To determine whether this sequencing of cell-free tumor DNA could offer the same level of insight into cancer genetics as a tissue biopsy could, the team compared surgically obtained tumor biopsies to data collected from the whole-exome sequencing of cell-free DNA from a group of 41 patients. The researchers found that genetic data from blood whole-exome sequencing and tissue biopsies matched significantly across some genetic features, such as clonal somatic mutations (88% match) and copy number alterations (80% match).
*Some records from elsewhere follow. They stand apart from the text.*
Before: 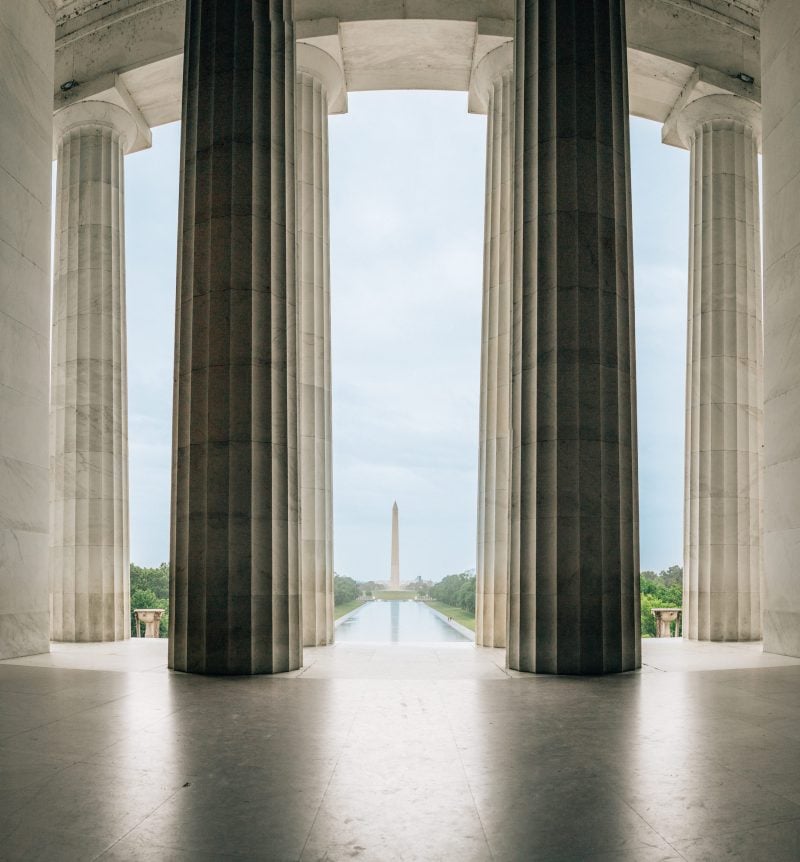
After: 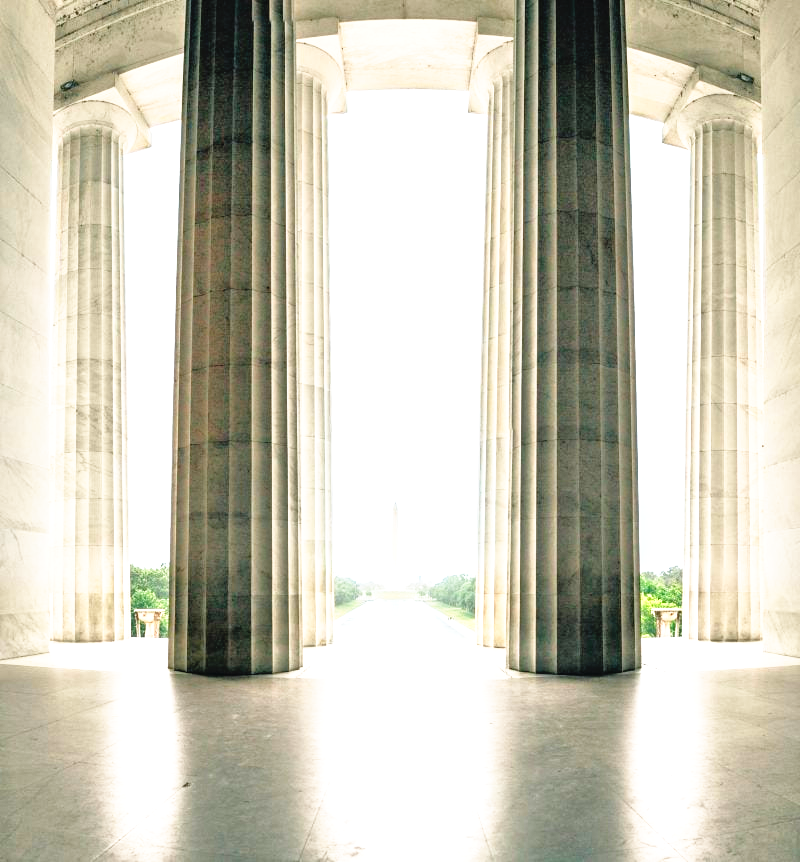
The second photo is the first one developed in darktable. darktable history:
tone equalizer: -7 EV 0.15 EV, -6 EV 0.6 EV, -5 EV 1.15 EV, -4 EV 1.33 EV, -3 EV 1.15 EV, -2 EV 0.6 EV, -1 EV 0.15 EV, mask exposure compensation -0.5 EV
exposure: black level correction 0, exposure 1 EV, compensate exposure bias true, compensate highlight preservation false
tone curve: curves: ch0 [(0, 0) (0.003, 0.023) (0.011, 0.024) (0.025, 0.028) (0.044, 0.035) (0.069, 0.043) (0.1, 0.052) (0.136, 0.063) (0.177, 0.094) (0.224, 0.145) (0.277, 0.209) (0.335, 0.281) (0.399, 0.364) (0.468, 0.453) (0.543, 0.553) (0.623, 0.66) (0.709, 0.767) (0.801, 0.88) (0.898, 0.968) (1, 1)], preserve colors none
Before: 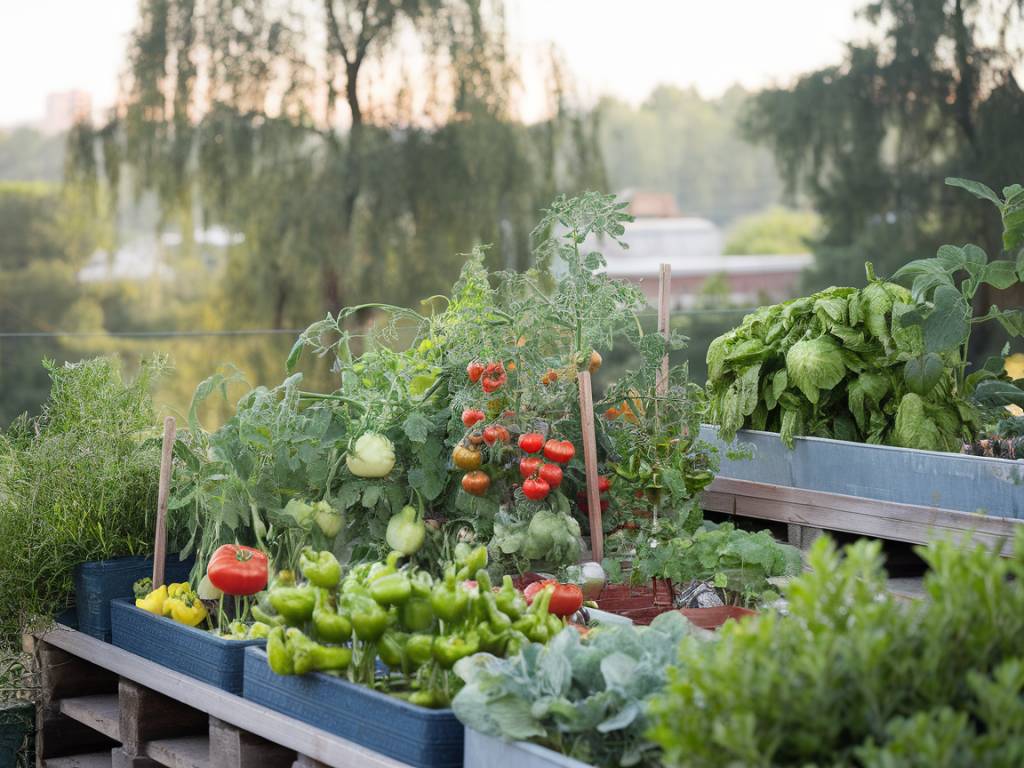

These results support cell-free DNA whole-exome sequencing from blood samples as a potential substitute for metastatic tumor biopsy sequencing for many patients.
“It unlocks the potential for a lot of studies that we couldn’t do before,” remarked co-senior study investigator Gad Getz, Ph.D., a Broad Institute member and director of the Cancer Genome Computational Analysis group at Broad, associate professor of pathology, and director of bioinformatics at the Massachusetts General Hospital Cancer Center and department of pathology. “The technology will allow us to track the dynamics of cancer and understand the evolution of drug resistance, or the development of the metastatic state, in a way that isn’t possible through surgical biopsies.”
This new study improves the analysis pipeline for blood biopsies and allows it to be performed at an expanded scale. The researchers are actively applying their work to thousands of patients with metastatic cancer who may otherwise not have their tumors biopsied.
“We are excited about using blood biopsies to understand metastatic breast cancer, drug resistance, and tumor evolution, and to get a snapshot of the metastatic setting in patients who might not have available tissue from a metastatic biopsy,” concluded study co-author Nikhil Wagle, M.D., an associate member at the Broad Institute, deputy director of the Center for Cancer Precision Medicine at DFCI, and leader of the Metastatic Breast Cancer Project. “With the Blood Biopsy Team’s latest results, it was clear that this technology had reached the right point for us to incorporate into the Metastatic Breast Cancer project.”